Rodrigo Perez of IndieWire wrote, "Perhaps it'll pick up, but as a first episode of the final season, anyone who's griped about the pace of the show's narrative won't find much reprieve here. On the flipside, Terence Winter and his writers are evidently sticking to their guns no matter what. Empires always fall, as will Nucky Thompson's reign, but how and when? Boardwalk Empire hasn't even introduced the central conflict that will take us there." Chris O'Hara of TV Fanatic gave the episode a perfect 5 star rating out of 5 and wrote, "It's interesting to note that Nucky's plan depends on a Democrat taking office. Where will he be without all his connections in Washington? Legit or not, his new business is being built on a foundation of crime. Nucky's sordid past came up more than once this week. I wonder if he will even last long enough to see the changes in government he needs to come about."
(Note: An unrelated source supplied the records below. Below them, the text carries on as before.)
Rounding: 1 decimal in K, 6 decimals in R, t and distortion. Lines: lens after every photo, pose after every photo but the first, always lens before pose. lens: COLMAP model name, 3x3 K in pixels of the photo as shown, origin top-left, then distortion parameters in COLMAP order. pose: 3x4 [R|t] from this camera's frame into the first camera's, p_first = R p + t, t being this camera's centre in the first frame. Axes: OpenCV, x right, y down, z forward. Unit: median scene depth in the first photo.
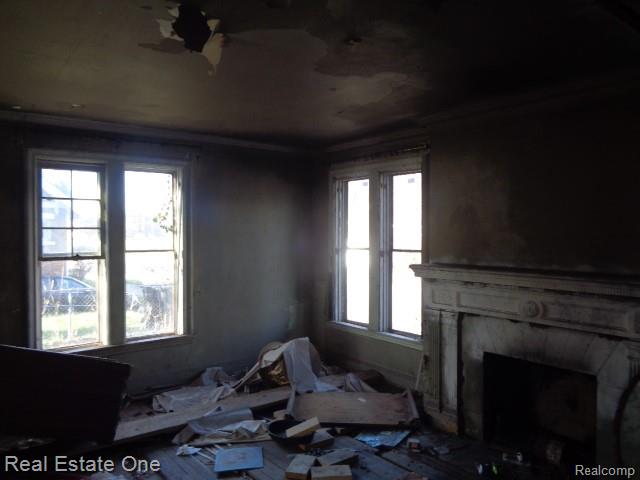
lens RADIAL K [[481.4, 0, 320.6], [0, 481.4, 236.6], [0, 0, 1]] dist [0.005176, 0.007383]
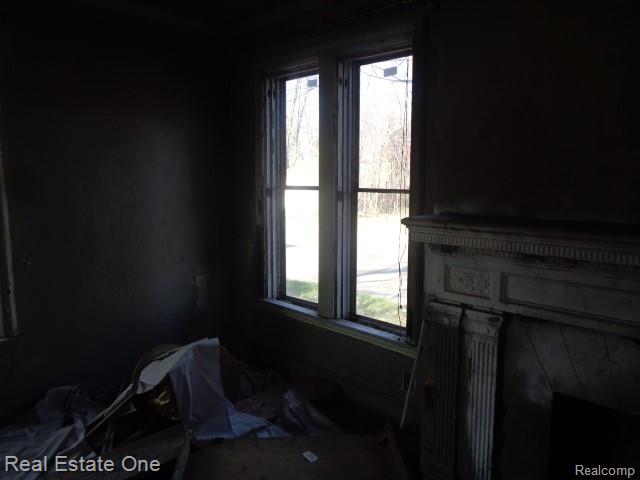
lens RADIAL K [[481.4, 0, 322.8], [0, 481.4, 225.4], [0, 0, 1]] dist [0.005176, 0.007383]
pose [[0.992589, -0.012691, 0.120851, 0.032515], [0.000570, 0.995007, 0.099804, 0.012778], [-0.121514, -0.098995, 0.987641, 0.419401]]
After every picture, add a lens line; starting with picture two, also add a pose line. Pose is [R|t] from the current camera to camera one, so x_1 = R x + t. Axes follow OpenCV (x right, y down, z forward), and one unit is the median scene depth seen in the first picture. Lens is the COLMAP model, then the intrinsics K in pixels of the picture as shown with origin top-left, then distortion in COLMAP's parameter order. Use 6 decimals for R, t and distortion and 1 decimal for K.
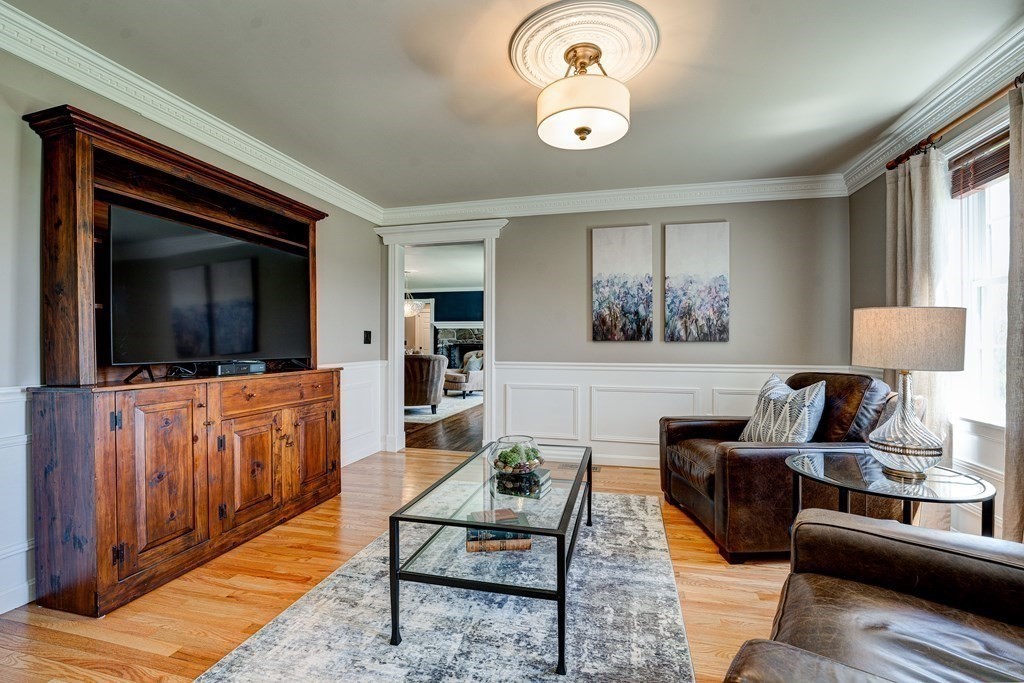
lens RADIAL K [[440.3, 0, 513.3], [0, 440.3, 343.9], [0, 0, 1]] dist [-0.002735, -0.000072]
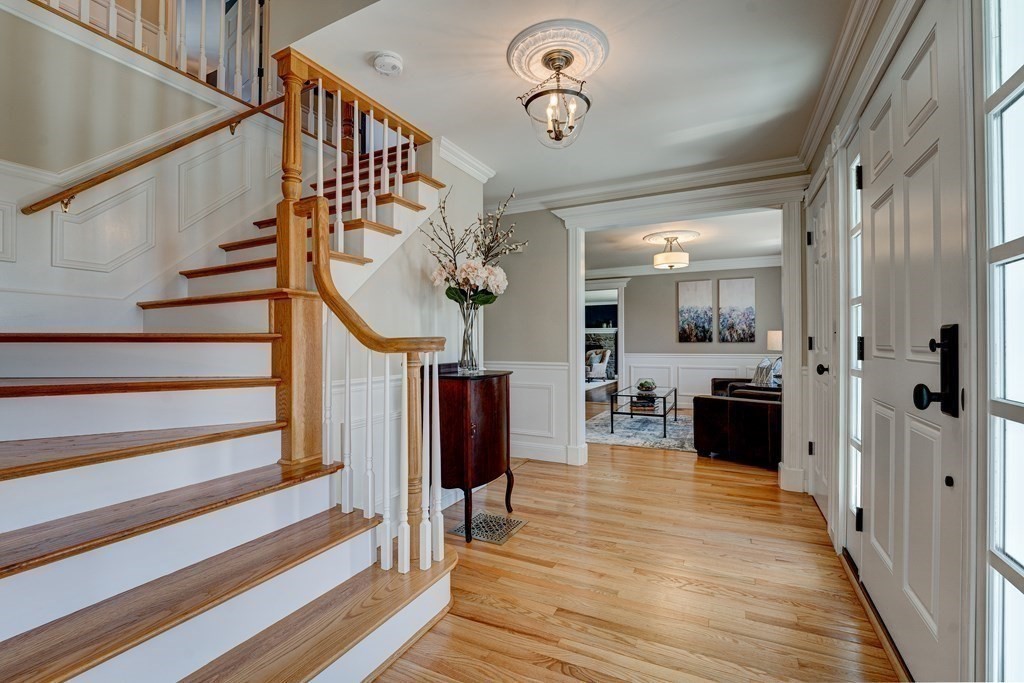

Tony Sokol of Den of Geek gave the episode a 4 star rating out of 5 and wrote, "Nucky's come a long way since sharing sour balls with his dying sister and sweeping up for the Commodore, who is played by a Dabney Coleman look. Sally Wheet might not see the point in looking back, but Nucky looks back at those old wounds and sees opportunities. How else could you build a Boardwalk Empire on the sand." Paste gave the episode a 6.2 out of 10 rating and wrote, "It was a disappointing start for Boardwalk Empires final season. We had the usual plotting and killings and arty cinematography that keep the show's ratings decent, but it was all still very hollow. For its final season, the show seems to want to bring the focus back onto Nucky, but as usual there's no particularly compelling reason to care about what happens to him."